Desde logo Fanon que escreveu o texto, deve ser considerado o maior responsável. Afinal é ele que grafou o que Mamadou citou. Concordo que o facto de já ter morrido dificulta a perseguição. Mas nada é impossível. Porque não exumá-lo ou julga-lo à revelia? Um tal monstro não pode ficar impune.

 

Naturalmente o editor que publicou o livro que permitiu que Mamadou o lesse também deve ser considerado cúmplice. Sem ele Mamadou ignoraria a frase e não a poderia repetir. Havendo múltiplas edições em diversas línguas haverá que fazer uma lista exaustiva e processar a eito, uma vez que todos difundem tão criminosa análise político-social. Que ninguém escape. Para não arrastar os casos arranjem-se três juízes e ressuscitem-se os Tribunais Plenários.

 

Finalmente as pessoas que chamaram a atenção de Mamadou para a obra.

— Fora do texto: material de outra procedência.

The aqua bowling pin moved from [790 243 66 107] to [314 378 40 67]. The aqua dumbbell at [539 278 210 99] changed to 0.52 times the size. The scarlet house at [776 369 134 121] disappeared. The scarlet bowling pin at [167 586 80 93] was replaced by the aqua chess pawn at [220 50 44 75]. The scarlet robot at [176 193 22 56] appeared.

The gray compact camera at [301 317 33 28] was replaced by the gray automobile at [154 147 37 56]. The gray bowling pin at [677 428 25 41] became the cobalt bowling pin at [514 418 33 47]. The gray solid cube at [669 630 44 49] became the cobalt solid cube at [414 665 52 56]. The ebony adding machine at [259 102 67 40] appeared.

Eventualmente professores universitários, ou alunos de cursos onde a obra é ensinada. O quê? Ensinada? Como podem ensinar tal coisa? Avance com uma queixa contra as Universidades, os seus reitores e professores que ousam chamar a atenção dos alunos para obras antirracistas e anticoloniais como a de Fanon. Nos bons velhos tempos, em que se cantava alegremente que Angola era nossa, tínhamos um nome para os militantes anti-coloniais, chamávamos-lhes "terroristas" e tinham de responder em tribunal depois de a PIDE apresentar a necessária queixa-crime. Hoje, quatro décadas depois do 25 de Abril, o processo está democratizado. Qualquer um pode apresentar queixa. Naturalmente a bem da nação ou como se diz agora por "razões de pura cidadania".

  

Ou será que se pode escrever, publicar, ensinar, discutir a obra de Fanon mas não citá-lo? O crime será repetir? O crime será fazê-lo em voz alta? Se dito ao ouvido ou suficientemente baixo para que a comunicação social não oiça será aceitável? Ou como diz a cidadã porque foi proferida por uma figura pública? Se fosse por um cidadão anónimo já seria, não digo de bom-tom, mas pelo menos tolerado, como certas drogas em certos países da Europa central?

 

Tendo eu já repetido esta frase descansa-me saber que o fiz sempre ao jantar e em voz deliberadamente baixa para que o vizinho do lado, militante socialista, não ouvisse, e não em conferência internacional. Estou a salvo de eventuais queixas de uma cidadã exemplar apoiada por cinco testemunhas oculares.

 

Nos últimos dias temos assistido no Brasil e em Portugal a uma inusitada campanha em que figuras públicas, em Portugal Rui Unas, João Paulo Batalha e outros, se confessam racistas em desconstrução. Confessam pretender libertar-se de preconceitos racistas e de falsas ideias coloniais. Afirmam estar a matar o homem branco colonialista e racista que havia neles.

 

Inaudito e escandaloso. Assassinatos em plena luz do dia. Despudoradamente confessados publicamente. A barbárie anunciada por Fanon e repetida por Mamadou a consumar-se perante os nossos olhos. Sem que a Polícia intervenha. Sem que o SEF levante a sua pesada mão. Onde isto chegou!

 

Este caso de claro assassinato de homens brancos colonialistas e racistas não pode passar impune. É preciso prender imediatamente estes assassinos. Onde está, pois, a correspondente queixa-crime, por este homicídio público?

 

Facto incontestado é Rui Unas estar vivo. E de o homem branco colonialista e racista que o habitava morto. Se isso não um assassinato não sei o que seja. Queixa-crime, pois. Avance maravilhosa Alice no seu país.

  

Ou será que a queixa-crime contra Mamadou ainda que não passe de uma patetice pegada tem outros objetivos de intimidação e perseguição a toda uma comunidade antirracista? Verdadeiramente inaceitável.